Coronation Property Group’s building arm, MN Builders, has been told by NSW Fair Trading that its building practitioner number has been cancelled because of a string of alleged safety breaches and a prohibition order slapped on it by NSW Building Commissioner David Chandler that has now been lifted.
The cancellation prevents the company from submitting compliance documentation for proposed developments.
Without them, the 10,000 dwellings in its development pipeline cannot be built.
But MN Builders said it would fight the matter in court. For now, it can keep working until the court makes a ruling.
Coronation Property Group is the company the former deputy premier Mr Barilaro left earlier this year.
It is one of the top five largest construction companies in NSW, employing thousands of employees and subcontractors.
Their jobs are also now on the line.
MN Builders will go to the NSW Supreme Court on September 20 to try to get the prohibition orders removed. If it fails, the company will need to get government approval to set up another building arm of the company.
If the government refuses, that would be a potentially massive hit to NSW’s already stressed building sector.
A spokesman for NSW Fair Trading said it had cancelled MN Builders’ registration on August 23.
MN Builders was also mentioned in NSW budget estimates last week.
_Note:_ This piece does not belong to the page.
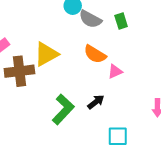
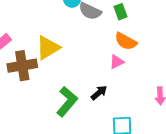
orange semicircle: (95, 54) -> (126, 41), moved

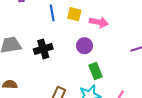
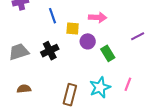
yellow square: (74, 14) -> (73, 29), moved
green rectangle: (96, 71) -> (108, 53), moved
During that hearing, NSW Police and the NSW Crime Commission, speaking under parliamentary privilege, undertook to examine alleged connections between crime figures and the Coronation Property Group.
Coronation Property Group spokesman Tim Allerton said: “It was ridiculous to try and draw any connection between alleged crime figures and the company.
“This is a misinformed political witch hunt with parliamentary privilege used as a cover”.
Speaking on behalf of MN Builders, Mr Allerton said it had applied to the court for a judicial review of a purported cancellation of its building practitioner registration.
“MN Builders is seeking orders quashing the purported cancellation … MN Builders was not afforded procedural fairness and the purported cancellation was given without … procedural fairness,” he said.